As far as finding a practitioner is concerned, there is a 'find a practitioner' feature on our home page www.acupuncture.org.uk which should be able to provide you with a list of names of working in or near your postcode area. We always recommend using postcodes; the search engines are very specific and if you name a county you may find that someone works just over a county border who is far closer than the practitioners operating in your own town or county.

A few days ago I had acupuncture for the first time can you please tell me if it is normal to have swelling & bruising in a particular site that has been treated?

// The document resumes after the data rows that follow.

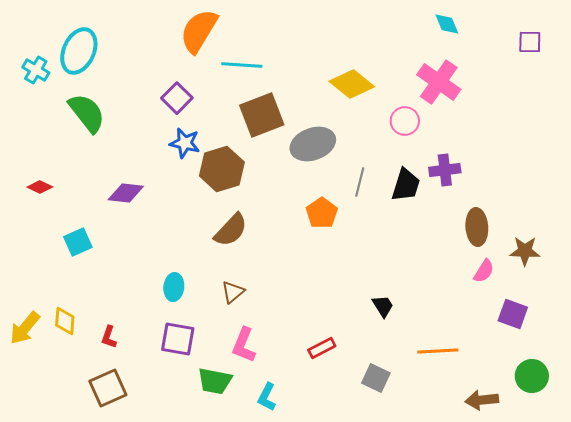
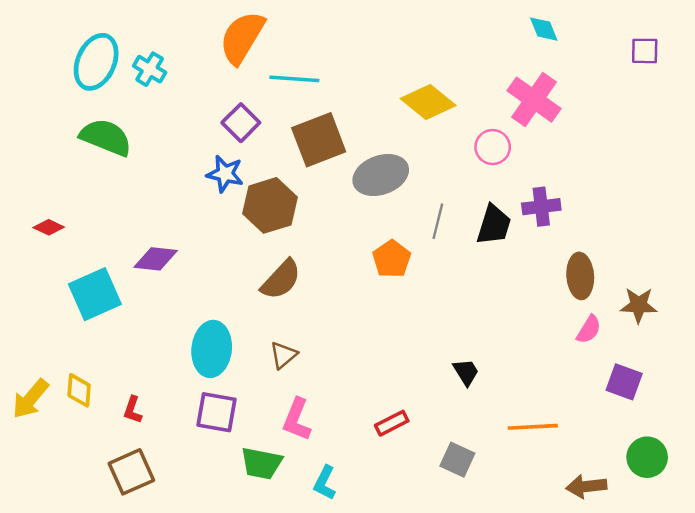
cyan cross: (36, 70) -> (150, 69), moved
purple square: (177, 98) -> (241, 123), moved
green semicircle: (87, 113) -> (106, 137), turned -30
purple diamond: (126, 193) -> (156, 259), moved
cyan square: (78, 242) -> (95, 294), size x1.5
cyan ellipse: (174, 287) -> (212, 349), size x1.6

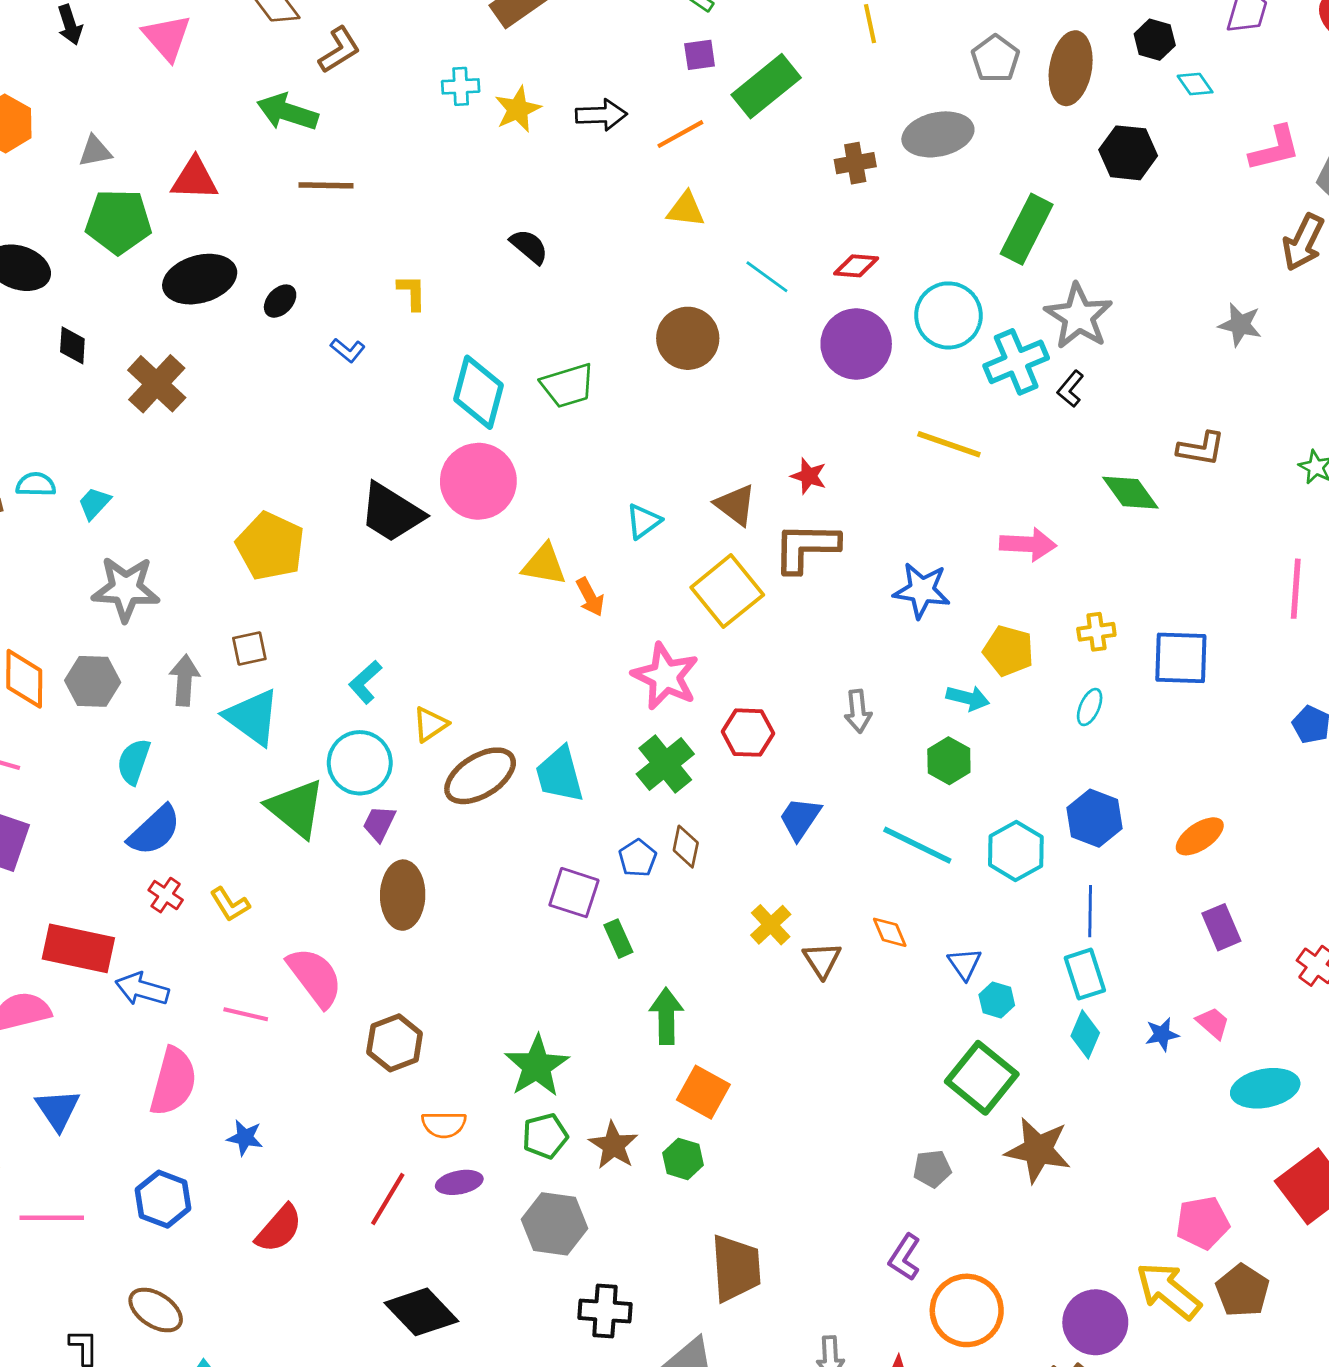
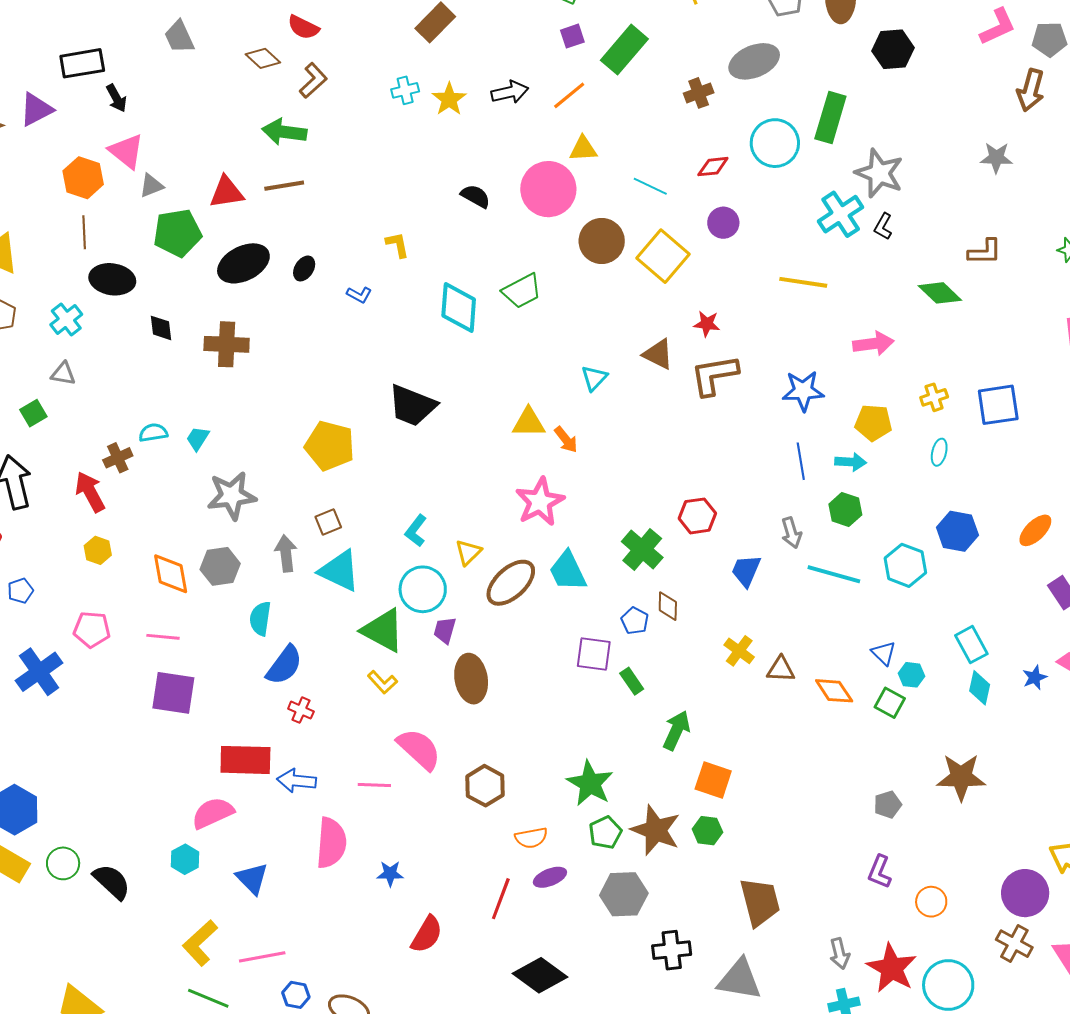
pink triangle: (167, 37) -> (126, 151), moved
brown line: (326, 185) -> (284, 186), moved
cyan circle: (948, 315) -> (775, 143), moved
purple circle: (856, 344) -> (723, 223), size x0.6
brown cross: (157, 384) -> (227, 344), turned -30
pink circle: (478, 481) -> (548, 189), moved
yellow square: (727, 591) -> (663, 256), moved
pink star: (665, 676) -> (540, 502), moved, turned 30
gray arrow: (858, 711) -> (791, 533), moved
yellow L-shape: (230, 904) -> (382, 682), moved
blue line: (1090, 911) -> (801, 461), moved
orange diamond: (890, 932) -> (834, 691), moved, size x1.4
brown triangle: (822, 960) -> (781, 669), turned -44
green arrow: (666, 1016) -> (676, 730), turned 36
green square: (982, 1078) -> (890, 703), moved, size x0.6
brown star: (613, 1145) -> (656, 830), size x1.4
blue hexagon: (163, 1199) -> (296, 995), moved, size x0.7
orange circle: (967, 1310) -> (931, 902), size x0.6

A:  We wouldn't go so far as to say 'normal', but occasionally bruising and swelling at a needle site can happen. This is a relatively infrequent occurrence, and indeed in a major survey we conducted a decade ago there were only seven such instances in over 34,000 treatments.
 
However, what matters is that it has happened to you, and it can't be very pleasant. Generally such bruising and swelling subsides within the first 24/48 hours, but if the area continues to be visibly inflamed after 3 or 4 days it is wise to contact the practitioner for advice. If someone came back to us with what you have and it had persisted for more than a few days we would probably be inclined to advise you to consult your GP.
 
Of course, a great deal depends on where the bruising is. Some areas heal more quickly than others, and your practitioner should have a very clear sense of what you might expect, given the areas treated.
 
We have to say, though, that serious adverse events after treatment are very rare indeed, so there should be no reason to be unduly worried.